Member of the Maryland House of Delegates from the 4th district (1967-1974), 38th district (1975-1982)
- In office 1967–1982 Serving with Lena King Lee (D), Larry Young (D)

Personal details
- Born: December 23, 1922 Baltimore, Maryland
- Died: April 26, 2013 (aged 90) Timonium, Maryland
- Party: Democratic
- Height: 5 ft 1 in (155 cm)
- Spouse: Miriam Dixon ​ ​(m. 1947; died 2005)​
- Children: Two children
- Education: Frederick Douglass High School, 1941 Howard University

Military service
- Branch/service: United States Army

= Isaiah Dixon =

American politician (1922–2013)

Isaiah "Ike" Dixon Jr. (December 23, 1922 - April 26, 2013) was an American politician and businessman.

==Life==
Dixon was born in Baltimore, Maryland and graduated from Frederick Douglas High School in 1941. He served in the United States Army and was stationed in El Paso, Texas. He then went to Howard University and was in the insurance, bail bonds, and real estate businesses.
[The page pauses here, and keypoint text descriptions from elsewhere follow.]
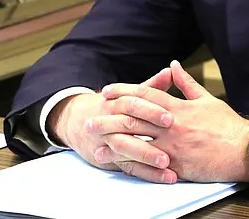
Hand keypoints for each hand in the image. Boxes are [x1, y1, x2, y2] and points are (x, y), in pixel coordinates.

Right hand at [47, 68, 175, 177]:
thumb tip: (170, 71)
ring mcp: (107, 142)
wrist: (76, 122)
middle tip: (172, 139)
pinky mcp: (110, 160)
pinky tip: (163, 177)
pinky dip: (146, 173)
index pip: (132, 104)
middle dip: (149, 131)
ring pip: (125, 149)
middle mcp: (109, 121)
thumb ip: (150, 87)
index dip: (151, 110)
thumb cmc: (111, 107)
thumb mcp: (128, 95)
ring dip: (147, 156)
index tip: (170, 117)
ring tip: (167, 163)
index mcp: (115, 103)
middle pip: (127, 125)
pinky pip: (128, 167)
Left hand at [96, 60, 248, 183]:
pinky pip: (148, 165)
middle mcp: (172, 126)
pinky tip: (117, 164)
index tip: (108, 91)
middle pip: (134, 119)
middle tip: (92, 116)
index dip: (124, 91)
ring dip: (113, 142)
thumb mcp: (207, 99)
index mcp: (179, 107)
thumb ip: (186, 83)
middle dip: (110, 117)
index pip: (146, 95)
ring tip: (96, 142)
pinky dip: (130, 163)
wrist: (243, 150)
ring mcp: (172, 147)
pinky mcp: (176, 166)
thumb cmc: (227, 125)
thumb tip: (173, 66)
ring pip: (136, 142)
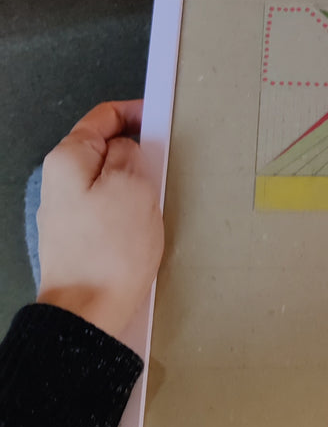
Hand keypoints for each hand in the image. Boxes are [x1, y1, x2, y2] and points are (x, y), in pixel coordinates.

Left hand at [36, 100, 163, 344]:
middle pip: (108, 148)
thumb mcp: (135, 186)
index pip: (103, 116)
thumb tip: (134, 146)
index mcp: (68, 160)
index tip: (164, 120)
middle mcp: (62, 182)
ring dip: (141, 184)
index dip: (137, 113)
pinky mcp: (83, 235)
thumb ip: (135, 153)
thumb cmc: (110, 253)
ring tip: (159, 201)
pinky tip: (148, 225)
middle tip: (167, 166)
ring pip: (113, 179)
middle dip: (141, 153)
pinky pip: (113, 207)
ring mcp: (70, 210)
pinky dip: (134, 209)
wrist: (90, 313)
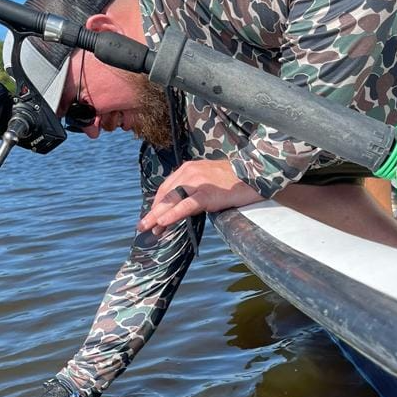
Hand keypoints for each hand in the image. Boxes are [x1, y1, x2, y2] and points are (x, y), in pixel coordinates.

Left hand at [137, 159, 262, 235]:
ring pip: (171, 201)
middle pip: (165, 195)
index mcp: (187, 168)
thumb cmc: (233, 179)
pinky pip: (186, 206)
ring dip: (157, 216)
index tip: (151, 217)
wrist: (254, 174)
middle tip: (143, 227)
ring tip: (148, 228)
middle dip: (153, 212)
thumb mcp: (208, 178)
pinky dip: (173, 214)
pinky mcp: (207, 194)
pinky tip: (163, 222)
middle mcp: (189, 173)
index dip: (157, 204)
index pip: (166, 188)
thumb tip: (181, 205)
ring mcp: (197, 183)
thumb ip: (193, 188)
He was first elected to the Maryland House of Delegates in 1966 as a Democrat. In 1972, he proposed that Harbor City Boulevard be named in honor of Dr. Martin Luther King Jr., a measure which was adopted a decade later. Other legislation that he was involved in included granting the Baltimore City mayor the power to appoint the police commissioner and a bill making cross-burning a felony. He served in the House of Delegates until 1982. After leaving the House, Mr. Dixon waged unsuccessful campaigns for the House of Delegates in 1986 and for the City Council in 1987.
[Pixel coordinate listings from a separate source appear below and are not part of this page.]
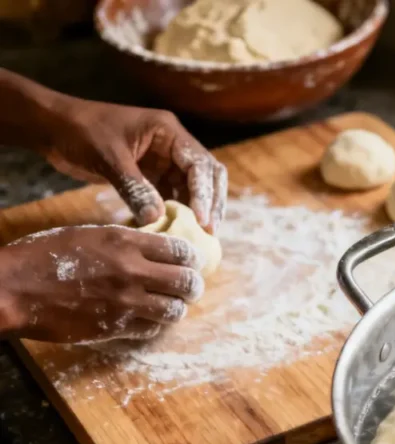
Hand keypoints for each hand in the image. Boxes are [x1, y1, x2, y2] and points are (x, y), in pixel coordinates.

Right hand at [0, 226, 204, 342]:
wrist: (12, 289)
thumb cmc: (44, 256)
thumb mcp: (89, 235)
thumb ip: (125, 242)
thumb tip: (155, 246)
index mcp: (126, 243)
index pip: (182, 250)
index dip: (192, 258)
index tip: (191, 262)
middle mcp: (132, 272)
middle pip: (188, 282)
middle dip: (193, 286)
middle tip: (190, 287)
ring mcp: (125, 302)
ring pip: (175, 310)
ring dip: (176, 308)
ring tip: (170, 305)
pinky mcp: (114, 327)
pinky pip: (151, 329)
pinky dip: (154, 324)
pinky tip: (146, 318)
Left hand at [40, 98, 227, 232]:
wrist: (53, 127)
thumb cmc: (81, 132)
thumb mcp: (108, 158)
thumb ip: (134, 188)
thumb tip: (157, 221)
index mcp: (168, 131)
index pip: (199, 164)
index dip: (204, 193)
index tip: (201, 220)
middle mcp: (172, 145)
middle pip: (207, 175)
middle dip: (211, 203)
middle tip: (209, 232)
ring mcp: (163, 160)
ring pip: (191, 187)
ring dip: (195, 210)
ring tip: (197, 236)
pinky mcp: (151, 174)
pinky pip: (171, 194)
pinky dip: (174, 212)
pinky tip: (173, 230)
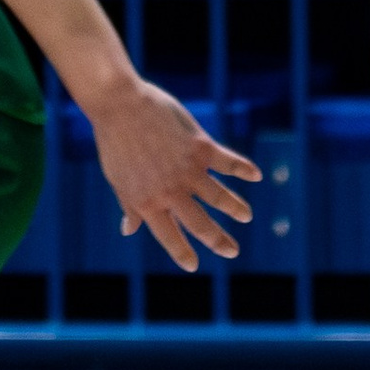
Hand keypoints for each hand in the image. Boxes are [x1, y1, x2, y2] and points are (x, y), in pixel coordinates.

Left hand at [91, 78, 260, 271]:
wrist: (118, 104)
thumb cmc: (114, 141)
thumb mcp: (116, 178)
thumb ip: (129, 205)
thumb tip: (128, 230)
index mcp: (147, 201)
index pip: (168, 235)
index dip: (181, 252)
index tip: (192, 265)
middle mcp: (171, 191)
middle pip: (200, 224)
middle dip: (218, 240)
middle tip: (232, 251)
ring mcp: (188, 170)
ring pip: (220, 197)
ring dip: (235, 208)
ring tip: (245, 216)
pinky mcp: (200, 148)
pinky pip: (228, 162)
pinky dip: (243, 169)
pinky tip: (255, 174)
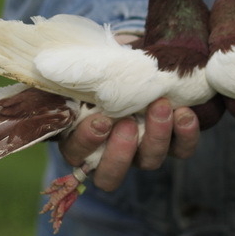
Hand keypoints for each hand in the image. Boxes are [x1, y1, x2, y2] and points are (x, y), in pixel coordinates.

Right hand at [56, 32, 199, 190]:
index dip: (86, 142)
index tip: (99, 120)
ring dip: (156, 136)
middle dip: (120, 153)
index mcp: (80, 140)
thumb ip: (70, 72)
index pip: (77, 155)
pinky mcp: (173, 142)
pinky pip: (182, 150)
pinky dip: (185, 135)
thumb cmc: (104, 66)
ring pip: (149, 161)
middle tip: (127, 123)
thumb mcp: (84, 67)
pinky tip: (184, 114)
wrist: (140, 60)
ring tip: (160, 105)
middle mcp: (111, 153)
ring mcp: (143, 151)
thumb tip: (49, 63)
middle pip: (111, 175)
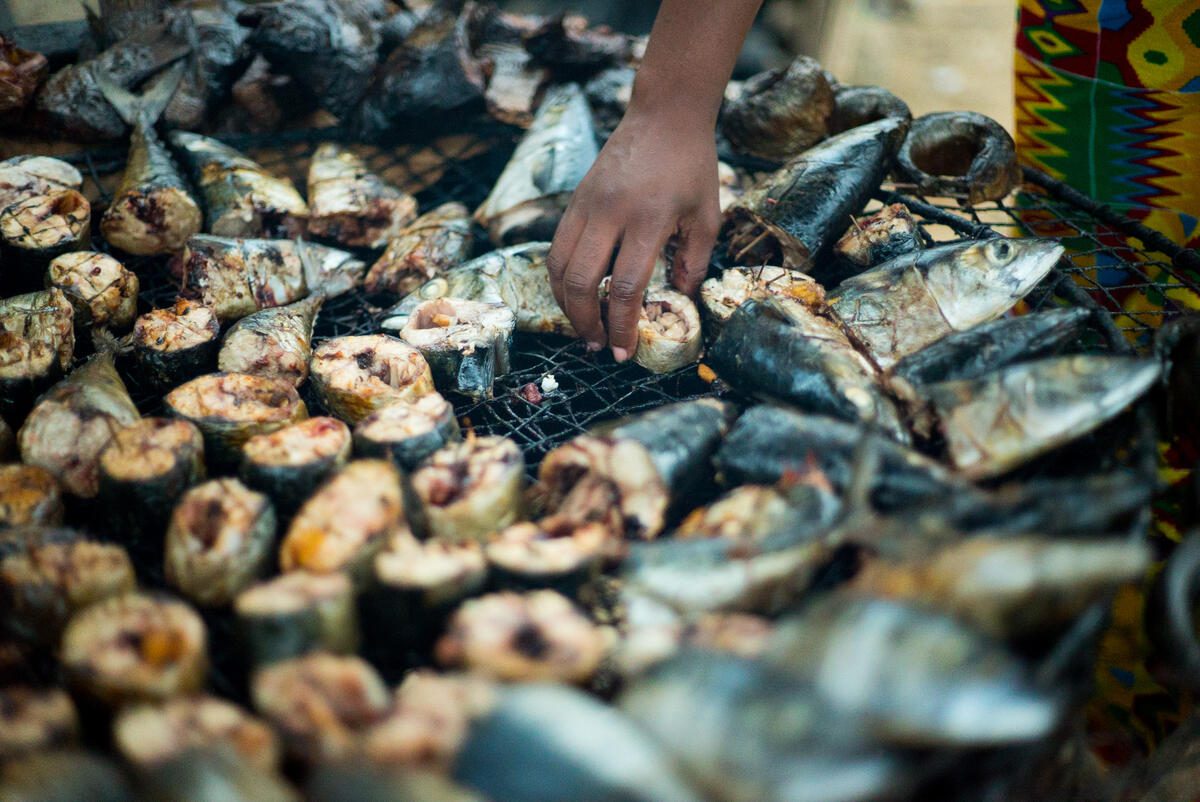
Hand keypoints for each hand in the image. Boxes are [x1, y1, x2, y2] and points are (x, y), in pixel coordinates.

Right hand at [547, 107, 720, 361]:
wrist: (664, 114)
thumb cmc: (692, 165)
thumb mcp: (707, 216)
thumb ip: (694, 262)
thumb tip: (678, 299)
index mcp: (648, 221)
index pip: (624, 287)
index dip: (620, 327)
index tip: (623, 353)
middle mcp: (610, 214)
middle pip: (581, 282)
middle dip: (585, 323)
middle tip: (597, 346)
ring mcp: (587, 205)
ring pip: (558, 267)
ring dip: (566, 305)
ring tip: (582, 326)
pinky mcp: (575, 200)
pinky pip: (557, 247)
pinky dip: (560, 278)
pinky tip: (575, 294)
Mr. Dixon was elected as a delegate to the 1976 Democratic National Convention. He served on the Greater Baltimore Board of Realtors Arbitration Panel and on the board of directors of the National Aquarium. He was also a member of the NAACP, receiving that organization's Certificate of Honor in 1970; and of Kappa Alpha Psi fraternity, which awarded him a Life Membership Certificate in 1992.

In 1978, Dixon attempted to introduce legislation in the Maryland state legislature to make it illegal to play Randy Newman's song "Short People" on the radio. He was advised by Attorney General Francis B. Burch that such a law would be a violation of the First Amendment.
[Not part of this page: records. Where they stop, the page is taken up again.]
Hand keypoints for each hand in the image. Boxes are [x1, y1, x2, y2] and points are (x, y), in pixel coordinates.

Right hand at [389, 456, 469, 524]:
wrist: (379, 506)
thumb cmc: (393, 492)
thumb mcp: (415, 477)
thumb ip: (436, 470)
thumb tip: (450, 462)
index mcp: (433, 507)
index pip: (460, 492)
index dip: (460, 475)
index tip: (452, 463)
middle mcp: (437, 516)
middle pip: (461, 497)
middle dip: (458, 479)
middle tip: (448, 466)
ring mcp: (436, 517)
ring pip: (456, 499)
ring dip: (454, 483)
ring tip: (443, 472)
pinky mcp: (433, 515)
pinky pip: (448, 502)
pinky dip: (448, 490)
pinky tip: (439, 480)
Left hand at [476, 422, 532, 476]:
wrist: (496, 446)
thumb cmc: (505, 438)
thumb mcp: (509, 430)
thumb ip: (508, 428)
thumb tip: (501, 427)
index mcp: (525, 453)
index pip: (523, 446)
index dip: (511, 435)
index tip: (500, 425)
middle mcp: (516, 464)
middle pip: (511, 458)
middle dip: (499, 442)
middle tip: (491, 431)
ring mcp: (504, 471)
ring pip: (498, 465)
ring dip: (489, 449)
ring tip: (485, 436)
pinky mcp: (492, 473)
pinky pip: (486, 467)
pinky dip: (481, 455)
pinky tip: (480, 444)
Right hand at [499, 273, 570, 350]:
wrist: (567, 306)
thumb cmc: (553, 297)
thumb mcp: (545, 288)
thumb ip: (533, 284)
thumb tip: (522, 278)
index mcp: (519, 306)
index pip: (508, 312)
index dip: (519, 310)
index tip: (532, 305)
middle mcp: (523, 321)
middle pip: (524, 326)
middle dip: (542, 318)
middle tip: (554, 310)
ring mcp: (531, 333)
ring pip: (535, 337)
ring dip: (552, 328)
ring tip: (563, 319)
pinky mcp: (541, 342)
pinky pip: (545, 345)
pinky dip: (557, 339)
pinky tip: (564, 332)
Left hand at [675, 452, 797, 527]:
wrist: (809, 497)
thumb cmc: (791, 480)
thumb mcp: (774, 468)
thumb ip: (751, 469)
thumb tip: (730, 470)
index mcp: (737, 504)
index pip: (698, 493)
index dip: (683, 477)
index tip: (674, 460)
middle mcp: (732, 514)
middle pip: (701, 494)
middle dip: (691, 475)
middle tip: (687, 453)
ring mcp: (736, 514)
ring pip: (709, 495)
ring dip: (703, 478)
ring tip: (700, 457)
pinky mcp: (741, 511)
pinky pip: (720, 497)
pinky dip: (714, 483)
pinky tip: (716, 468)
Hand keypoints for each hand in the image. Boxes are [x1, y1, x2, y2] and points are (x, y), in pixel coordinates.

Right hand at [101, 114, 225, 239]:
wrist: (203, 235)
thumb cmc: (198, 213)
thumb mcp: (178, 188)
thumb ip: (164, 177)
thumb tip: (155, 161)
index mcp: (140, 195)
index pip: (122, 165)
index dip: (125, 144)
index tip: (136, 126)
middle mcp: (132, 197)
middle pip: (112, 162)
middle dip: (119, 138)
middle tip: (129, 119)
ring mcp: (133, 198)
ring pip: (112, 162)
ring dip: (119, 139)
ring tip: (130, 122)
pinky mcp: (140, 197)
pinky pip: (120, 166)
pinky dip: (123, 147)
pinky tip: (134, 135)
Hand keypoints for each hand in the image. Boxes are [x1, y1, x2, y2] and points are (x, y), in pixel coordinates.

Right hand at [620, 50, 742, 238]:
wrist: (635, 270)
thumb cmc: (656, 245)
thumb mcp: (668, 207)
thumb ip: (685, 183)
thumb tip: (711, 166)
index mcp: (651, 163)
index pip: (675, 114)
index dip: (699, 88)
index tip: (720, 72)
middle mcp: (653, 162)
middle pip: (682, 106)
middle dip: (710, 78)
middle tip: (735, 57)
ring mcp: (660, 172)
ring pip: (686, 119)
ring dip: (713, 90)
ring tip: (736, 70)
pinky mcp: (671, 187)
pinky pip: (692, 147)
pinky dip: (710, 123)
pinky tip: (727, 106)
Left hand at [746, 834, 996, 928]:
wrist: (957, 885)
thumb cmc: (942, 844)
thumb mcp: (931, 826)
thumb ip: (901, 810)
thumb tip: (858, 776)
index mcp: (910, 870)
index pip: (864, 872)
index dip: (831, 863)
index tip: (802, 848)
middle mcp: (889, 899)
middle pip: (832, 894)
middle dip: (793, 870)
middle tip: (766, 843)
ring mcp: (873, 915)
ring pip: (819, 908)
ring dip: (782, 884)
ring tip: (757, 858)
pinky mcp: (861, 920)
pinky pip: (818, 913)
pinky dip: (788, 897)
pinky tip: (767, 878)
His father was Ike Dixon who was a jazz musician and owner of the Comedy Club, a venue which showcased notable jazz singers. Isaiah Dixon and his brother Howard Dixon took over the management of the club after their father's death in 1953 until the club's closure in the 1960s.

He died in Timonium, Maryland and is buried at Arbutus Memorial Park, Arbutus, Maryland.